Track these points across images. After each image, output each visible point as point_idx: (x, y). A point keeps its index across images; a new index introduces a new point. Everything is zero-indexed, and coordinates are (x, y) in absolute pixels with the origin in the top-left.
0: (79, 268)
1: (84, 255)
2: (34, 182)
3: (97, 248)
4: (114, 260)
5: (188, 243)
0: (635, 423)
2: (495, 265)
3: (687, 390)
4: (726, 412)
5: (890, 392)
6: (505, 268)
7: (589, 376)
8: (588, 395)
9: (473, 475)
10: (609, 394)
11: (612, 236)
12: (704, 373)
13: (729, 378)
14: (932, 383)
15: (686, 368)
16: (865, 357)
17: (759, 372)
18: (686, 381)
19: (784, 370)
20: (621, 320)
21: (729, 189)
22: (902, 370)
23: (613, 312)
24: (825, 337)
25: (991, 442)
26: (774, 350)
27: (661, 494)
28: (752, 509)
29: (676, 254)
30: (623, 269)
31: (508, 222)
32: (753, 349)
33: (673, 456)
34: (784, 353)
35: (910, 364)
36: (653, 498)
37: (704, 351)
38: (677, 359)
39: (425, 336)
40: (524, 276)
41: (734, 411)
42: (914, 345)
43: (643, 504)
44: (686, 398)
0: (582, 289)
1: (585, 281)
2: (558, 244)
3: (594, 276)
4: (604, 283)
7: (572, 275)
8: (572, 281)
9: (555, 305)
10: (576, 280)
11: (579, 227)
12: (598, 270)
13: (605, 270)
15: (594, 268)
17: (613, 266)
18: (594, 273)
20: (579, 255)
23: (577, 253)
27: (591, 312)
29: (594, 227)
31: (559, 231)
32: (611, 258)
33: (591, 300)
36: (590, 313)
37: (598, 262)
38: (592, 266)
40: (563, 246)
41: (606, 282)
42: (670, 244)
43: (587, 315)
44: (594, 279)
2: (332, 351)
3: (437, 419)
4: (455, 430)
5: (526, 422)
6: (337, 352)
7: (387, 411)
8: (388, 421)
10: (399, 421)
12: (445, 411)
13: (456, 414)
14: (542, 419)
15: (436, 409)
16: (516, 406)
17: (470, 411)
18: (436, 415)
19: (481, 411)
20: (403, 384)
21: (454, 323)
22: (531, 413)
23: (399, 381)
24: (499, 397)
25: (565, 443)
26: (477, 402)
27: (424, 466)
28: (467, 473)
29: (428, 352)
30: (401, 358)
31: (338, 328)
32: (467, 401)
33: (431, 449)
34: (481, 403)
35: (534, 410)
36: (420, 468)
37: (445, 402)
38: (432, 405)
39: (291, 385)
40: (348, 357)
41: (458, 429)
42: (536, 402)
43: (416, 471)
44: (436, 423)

---

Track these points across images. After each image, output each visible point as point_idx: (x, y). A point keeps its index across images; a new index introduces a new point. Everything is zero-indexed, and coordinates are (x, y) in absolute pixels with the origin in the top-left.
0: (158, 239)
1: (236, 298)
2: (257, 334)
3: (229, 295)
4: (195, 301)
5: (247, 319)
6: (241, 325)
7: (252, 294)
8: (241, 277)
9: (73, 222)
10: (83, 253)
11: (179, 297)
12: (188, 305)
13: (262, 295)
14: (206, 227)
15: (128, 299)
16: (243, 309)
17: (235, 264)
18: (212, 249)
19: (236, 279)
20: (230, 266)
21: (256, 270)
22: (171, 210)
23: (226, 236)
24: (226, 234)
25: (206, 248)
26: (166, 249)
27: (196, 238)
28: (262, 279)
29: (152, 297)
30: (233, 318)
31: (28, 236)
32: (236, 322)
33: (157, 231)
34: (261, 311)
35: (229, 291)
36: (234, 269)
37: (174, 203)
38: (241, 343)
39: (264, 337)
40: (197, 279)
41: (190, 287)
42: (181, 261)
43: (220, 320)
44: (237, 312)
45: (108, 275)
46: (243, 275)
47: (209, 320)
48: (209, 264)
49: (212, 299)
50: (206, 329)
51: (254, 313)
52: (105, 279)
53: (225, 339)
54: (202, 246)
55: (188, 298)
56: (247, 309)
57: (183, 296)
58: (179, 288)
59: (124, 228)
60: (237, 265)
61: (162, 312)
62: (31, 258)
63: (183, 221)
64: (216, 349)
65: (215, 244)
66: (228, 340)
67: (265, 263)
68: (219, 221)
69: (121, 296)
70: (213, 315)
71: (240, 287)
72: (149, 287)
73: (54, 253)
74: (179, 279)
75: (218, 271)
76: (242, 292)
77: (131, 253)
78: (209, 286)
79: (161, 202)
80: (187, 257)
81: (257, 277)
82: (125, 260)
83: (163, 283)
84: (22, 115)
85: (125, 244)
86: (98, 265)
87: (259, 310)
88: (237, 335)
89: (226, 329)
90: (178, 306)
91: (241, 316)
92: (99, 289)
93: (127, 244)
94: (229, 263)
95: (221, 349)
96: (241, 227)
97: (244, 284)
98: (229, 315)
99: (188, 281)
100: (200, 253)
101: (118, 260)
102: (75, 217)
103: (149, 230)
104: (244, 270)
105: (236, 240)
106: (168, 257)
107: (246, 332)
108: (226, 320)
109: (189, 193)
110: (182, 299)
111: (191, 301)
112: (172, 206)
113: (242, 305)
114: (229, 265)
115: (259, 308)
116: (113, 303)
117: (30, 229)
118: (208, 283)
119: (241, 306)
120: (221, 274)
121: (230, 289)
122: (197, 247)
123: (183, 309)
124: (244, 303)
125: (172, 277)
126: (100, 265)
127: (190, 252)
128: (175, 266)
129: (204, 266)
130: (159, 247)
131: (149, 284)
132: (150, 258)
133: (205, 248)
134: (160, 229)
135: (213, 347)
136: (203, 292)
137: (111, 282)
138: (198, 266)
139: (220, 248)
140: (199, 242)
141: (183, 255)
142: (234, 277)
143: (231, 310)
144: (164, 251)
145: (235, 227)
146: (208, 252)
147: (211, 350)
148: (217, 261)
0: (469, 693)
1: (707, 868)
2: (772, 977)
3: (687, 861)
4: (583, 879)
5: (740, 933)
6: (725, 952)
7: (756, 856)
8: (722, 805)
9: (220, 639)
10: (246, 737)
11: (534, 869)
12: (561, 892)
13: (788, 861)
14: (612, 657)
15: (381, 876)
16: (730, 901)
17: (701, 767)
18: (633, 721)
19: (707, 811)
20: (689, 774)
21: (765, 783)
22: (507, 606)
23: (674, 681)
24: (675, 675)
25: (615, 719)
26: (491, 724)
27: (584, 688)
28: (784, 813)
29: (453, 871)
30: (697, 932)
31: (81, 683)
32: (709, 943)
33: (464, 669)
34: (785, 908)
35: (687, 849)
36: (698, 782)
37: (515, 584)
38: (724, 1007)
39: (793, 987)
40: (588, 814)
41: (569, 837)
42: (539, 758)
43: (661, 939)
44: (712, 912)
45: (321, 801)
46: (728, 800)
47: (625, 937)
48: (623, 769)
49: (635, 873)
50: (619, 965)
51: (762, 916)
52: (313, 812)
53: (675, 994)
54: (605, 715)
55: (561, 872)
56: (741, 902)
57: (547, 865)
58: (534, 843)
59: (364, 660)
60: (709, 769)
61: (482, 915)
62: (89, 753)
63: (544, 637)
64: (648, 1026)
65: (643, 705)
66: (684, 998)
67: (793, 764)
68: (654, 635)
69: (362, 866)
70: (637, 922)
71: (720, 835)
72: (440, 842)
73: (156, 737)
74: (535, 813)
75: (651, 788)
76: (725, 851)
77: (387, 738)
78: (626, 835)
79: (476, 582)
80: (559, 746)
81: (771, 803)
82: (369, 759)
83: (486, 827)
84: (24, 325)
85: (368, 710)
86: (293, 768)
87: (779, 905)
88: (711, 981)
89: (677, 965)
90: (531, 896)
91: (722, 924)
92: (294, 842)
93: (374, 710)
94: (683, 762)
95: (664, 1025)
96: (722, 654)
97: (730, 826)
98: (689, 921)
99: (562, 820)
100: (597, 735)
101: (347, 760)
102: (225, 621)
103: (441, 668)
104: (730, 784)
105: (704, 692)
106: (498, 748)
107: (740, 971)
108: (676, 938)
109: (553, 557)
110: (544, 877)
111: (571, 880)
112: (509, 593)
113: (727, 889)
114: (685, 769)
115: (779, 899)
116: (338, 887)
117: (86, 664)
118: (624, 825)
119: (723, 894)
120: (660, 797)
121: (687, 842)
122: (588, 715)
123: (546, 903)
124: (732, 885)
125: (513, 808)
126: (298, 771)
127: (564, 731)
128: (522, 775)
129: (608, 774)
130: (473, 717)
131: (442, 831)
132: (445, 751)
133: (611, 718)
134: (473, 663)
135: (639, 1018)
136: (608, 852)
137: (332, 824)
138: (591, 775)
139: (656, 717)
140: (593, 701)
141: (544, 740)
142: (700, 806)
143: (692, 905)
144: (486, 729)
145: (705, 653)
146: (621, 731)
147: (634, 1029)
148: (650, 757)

* GOAL OF THE EXERCISE
Rewrite the entries above as a JSON list of strings, from the line with "6: (505, 268)" up to and including the line with "44: (436, 423)". Use one string per line and leave out blank lines.

* ANSWER BELOW
[
  "6: (505, 268)",
  "7: (589, 376)",
  "8: (588, 395)",
  "9: (473, 475)",
  "10: (609, 394)",
  "11: (612, 236)",
  "12: (704, 373)",
  "13: (729, 378)",
  "14: (932, 383)",
  "15: (686, 368)",
  "16: (865, 357)",
  "17: (759, 372)",
  "18: (686, 381)",
  "19: (784, 370)",
  "20: (621, 320)",
  "21: (729, 189)",
  "22: (902, 370)",
  "23: (613, 312)",
  "24: (825, 337)",
  "25: (991, 442)",
  "26: (774, 350)",
  "27: (661, 494)",
  "28: (752, 509)",
  "29: (676, 254)",
  "30: (623, 269)",
  "31: (508, 222)",
  "32: (753, 349)",
  "33: (673, 456)",
  "34: (784, 353)",
  "35: (910, 364)",
  "36: (653, 498)",
  "37: (704, 351)",
  "38: (677, 359)",
  "39: (425, 336)",
  "40: (524, 276)",
  "41: (734, 411)",
  "42: (914, 345)",
  "43: (643, 504)",
  "44: (686, 398)",
  "0: (582, 289)",
  "1: (585, 281)",
  "2: (558, 244)",
  "3: (594, 276)",
  "4: (604, 283)",
  "7: (572, 275)",
  "8: (572, 281)",
  "9: (555, 305)",
  "10: (576, 280)",
  "11: (579, 227)",
  "12: (598, 270)",
  "13: (605, 270)",
  "15: (594, 268)",
  "17: (613, 266)",
  "18: (594, 273)",
  "20: (579, 255)",
  "23: (577, 253)",
  "27: (591, 312)",
  "29: (594, 227)",
  "31: (559, 231)",
  "32: (611, 258)",
  "33: (591, 300)",
  "36: (590, 313)",
  "37: (598, 262)",
  "38: (592, 266)",
  "40: (563, 246)",
  "41: (606, 282)",
  "42: (670, 244)",
  "43: (587, 315)",
  "44: (594, 279)",
  "2: (332, 351)",
  "3: (437, 419)",
  "4: (455, 430)",
  "5: (526, 422)",
  "6: (337, 352)",
  "7: (387, 411)",
  "8: (388, 421)",
  "10: (399, 421)",
  "12: (445, 411)",
  "13: (456, 414)",
  "14: (542, 419)",
  "15: (436, 409)",
  "16: (516, 406)",
  "17: (470, 411)",
  "18: (436, 415)",
  "19: (481, 411)",
  "20: (403, 384)",
  "21: (454, 323)",
  "22: (531, 413)",
  "23: (399, 381)",
  "24: (499, 397)",
  "25: (565, 443)",
  "26: (477, 402)",
  "27: (424, 466)",
  "28: (467, 473)",
  "29: (428, 352)",
  "30: (401, 358)",
  "31: (338, 328)",
  "32: (467, 401)",
  "33: (431, 449)",
  "34: (481, 403)",
  "35: (534, 410)",
  "36: (420, 468)",
  "37: (445, 402)",
  "38: (432, 405)",
  "39: (291, 385)",
  "40: (348, 357)",
  "41: (458, 429)",
  "42: (536, 402)",
  "43: (416, 471)",
  "44: (436, 423)"
]